- _WHAT IS NEEDED_
Reproduce every line of text in the data below with no changes, leaving out the pictures.

- _EXTRACTED DATA_
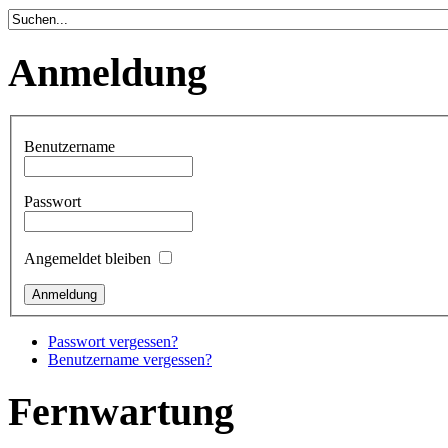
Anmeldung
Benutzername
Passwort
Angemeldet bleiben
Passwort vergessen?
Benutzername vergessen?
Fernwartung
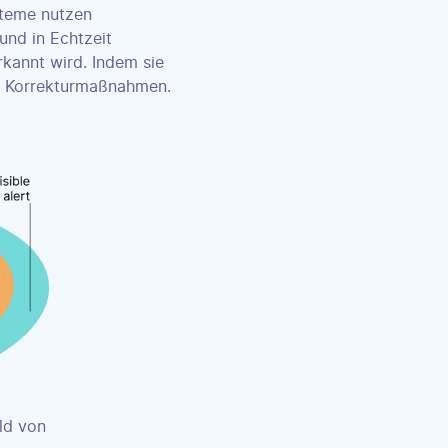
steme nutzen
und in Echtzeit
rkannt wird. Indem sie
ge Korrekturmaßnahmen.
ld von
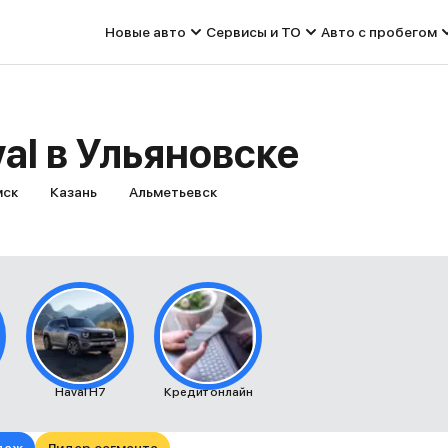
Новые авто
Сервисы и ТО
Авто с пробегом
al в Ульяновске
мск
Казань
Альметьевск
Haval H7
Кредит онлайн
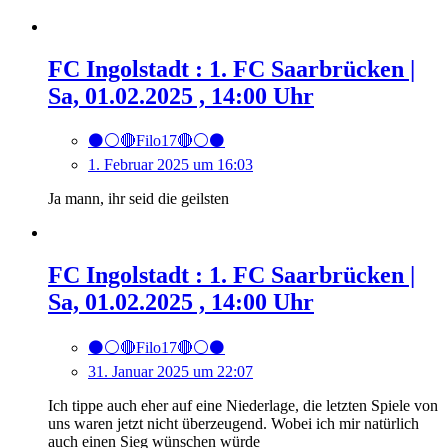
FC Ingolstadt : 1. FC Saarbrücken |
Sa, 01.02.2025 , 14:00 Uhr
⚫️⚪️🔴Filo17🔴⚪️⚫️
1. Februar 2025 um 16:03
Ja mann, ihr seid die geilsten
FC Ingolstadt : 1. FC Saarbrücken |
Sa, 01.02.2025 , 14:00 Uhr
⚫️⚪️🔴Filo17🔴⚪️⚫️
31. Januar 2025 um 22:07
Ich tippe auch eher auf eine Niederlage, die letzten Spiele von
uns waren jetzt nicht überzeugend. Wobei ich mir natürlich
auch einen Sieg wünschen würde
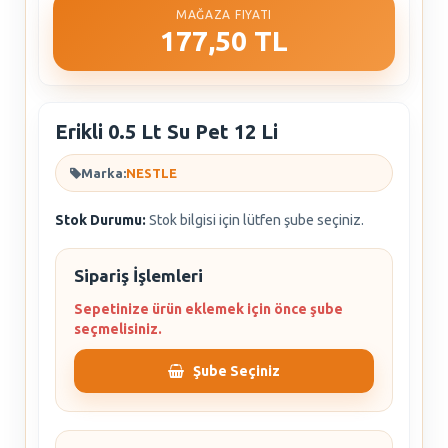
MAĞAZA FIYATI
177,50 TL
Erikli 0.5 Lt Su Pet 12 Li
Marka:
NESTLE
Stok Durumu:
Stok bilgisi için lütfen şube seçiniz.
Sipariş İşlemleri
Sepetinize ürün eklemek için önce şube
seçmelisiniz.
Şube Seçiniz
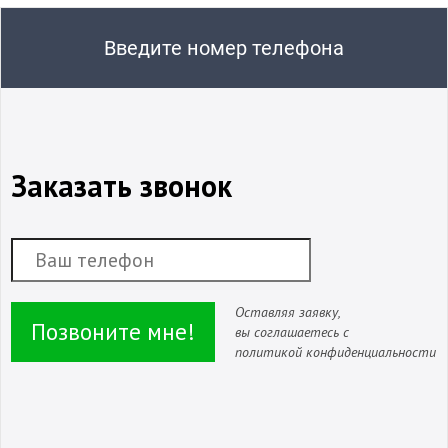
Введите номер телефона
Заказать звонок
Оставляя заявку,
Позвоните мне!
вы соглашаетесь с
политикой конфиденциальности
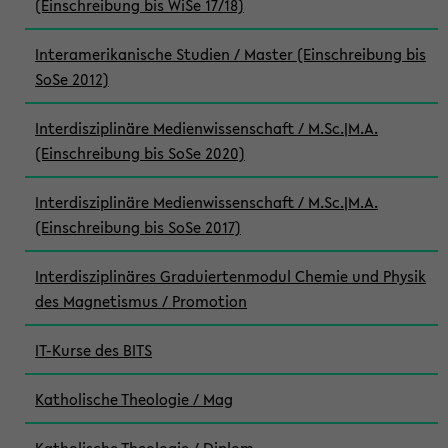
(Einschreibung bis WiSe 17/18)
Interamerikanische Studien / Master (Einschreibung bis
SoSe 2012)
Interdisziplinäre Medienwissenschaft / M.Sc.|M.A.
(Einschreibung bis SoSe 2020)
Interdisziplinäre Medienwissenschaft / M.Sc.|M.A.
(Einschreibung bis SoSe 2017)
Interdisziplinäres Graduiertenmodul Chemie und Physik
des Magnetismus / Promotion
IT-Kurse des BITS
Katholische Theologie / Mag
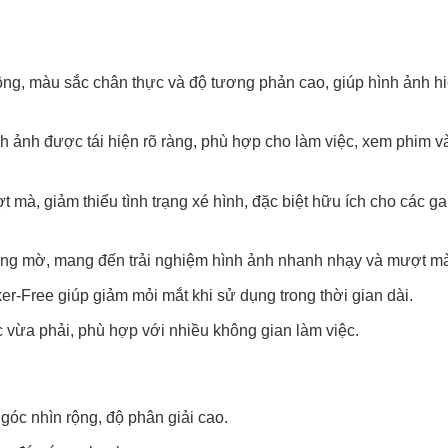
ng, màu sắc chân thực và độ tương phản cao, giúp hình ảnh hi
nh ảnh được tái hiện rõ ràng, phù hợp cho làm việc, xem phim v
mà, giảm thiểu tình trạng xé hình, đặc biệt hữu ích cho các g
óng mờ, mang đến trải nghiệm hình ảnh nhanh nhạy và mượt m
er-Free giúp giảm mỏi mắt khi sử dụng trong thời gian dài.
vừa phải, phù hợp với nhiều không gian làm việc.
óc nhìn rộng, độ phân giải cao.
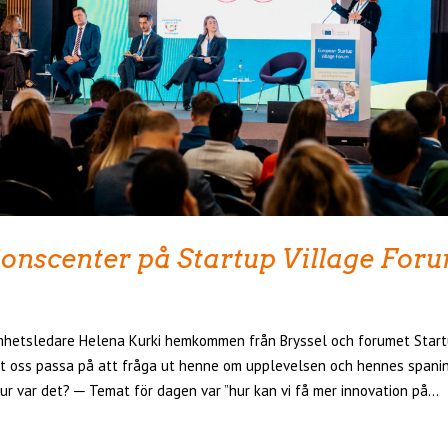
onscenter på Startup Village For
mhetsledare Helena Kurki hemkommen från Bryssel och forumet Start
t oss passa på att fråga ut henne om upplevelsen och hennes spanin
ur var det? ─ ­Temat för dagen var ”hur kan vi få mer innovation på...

- _RESPONSE TO THE TASK_
Anmeldung
Benutzername
Passwort
Angemeldet bleiben
Passwort vergessen?
Benutzername vergessen?
Fernwartung
steme nutzen
und in Echtzeit
rkannt wird. Indem sie
ge Korrekturmaßnahmen.
ld von
Новые авто
Сервисы и ТО
Авто с пробегом
al в Ульяновске
мск
Казань
Альметьевск
Haval H7
Кредит онлайн
FC Ingolstadt : 1. FC Saarbrücken |
Sa, 01.02.2025 , 14:00 Uhr
⚫️⚪️🔴Filo17🔴⚪️⚫️
1. Februar 2025 um 16:03
Ja mann, ihr seid die geilsten
FC Ingolstadt : 1. FC Saarbrücken |
Sa, 01.02.2025 , 14:00 Uhr
⚫️⚪️🔴Filo17🔴⚪️⚫️
31. Januar 2025 um 22:07
Ich tippe auch eher auf eine Niederlage, die letzten Spiele von
uns waren jetzt nicht überzeugend. Wobei ich mir natürlich
auch einen Sieg wünschen würde
MAĞAZA FIYATI
177,50 TL
Erikli 0.5 Lt Su Pet 12 Li
Marka:
NESTLE
Stok Durumu:
Stok bilgisi için lütfen şube seçiniz.
Sipariş İşlemleri
Sepetinize ürün eklemek için önce şube
seçmelisiniz.
Şube Seçiniz
Введите номер телефона
Заказать звонок
Оставляя заявку,
Позвоните мне!
вы соглашаетесь с
политикой конфиденциальности
(Einschreibung bis WiSe 17/18)
Interamerikanische Studien / Master (Einschreibung bis
SoSe 2012)
Interdisziplinäre Medienwissenschaft / M.Sc.|M.A.
(Einschreibung bis SoSe 2020)
Interdisziplinäre Medienwissenschaft / M.Sc.|M.A.
(Einschreibung bis SoSe 2017)
Interdisziplinäres Graduiertenmodul Chemie und Physik
des Magnetismus / Promotion
IT-Kurse des BITS
Katholische Theologie / Mag
ng, màu sắc chân thực và độ tương phản cao, giúp hình ảnh hi
nh ảnh được tái hiện rõ ràng, phù hợp cho làm việc, xem phim v
mà, giảm thiểu tình trạng xé hình, đặc biệt hữu ích cho các g
óng mờ, mang đến trải nghiệm hình ảnh nhanh nhạy và mượt m
er-Free giúp giảm mỏi mắt khi sử dụng trong thời gian dài.
vừa phải, phù hợp với nhiều không gian làm việc.
óc nhìn rộng, độ phân giải cao.
onscenter på Startup Village For
mhetsledare Helena Kurki hemkommen från Bryssel och forumet Start
t oss passa på att fråga ut henne om upplevelsen och hennes spanin
ur var det? ─ ­Temat för dagen var ”hur kan vi få mer innovation på...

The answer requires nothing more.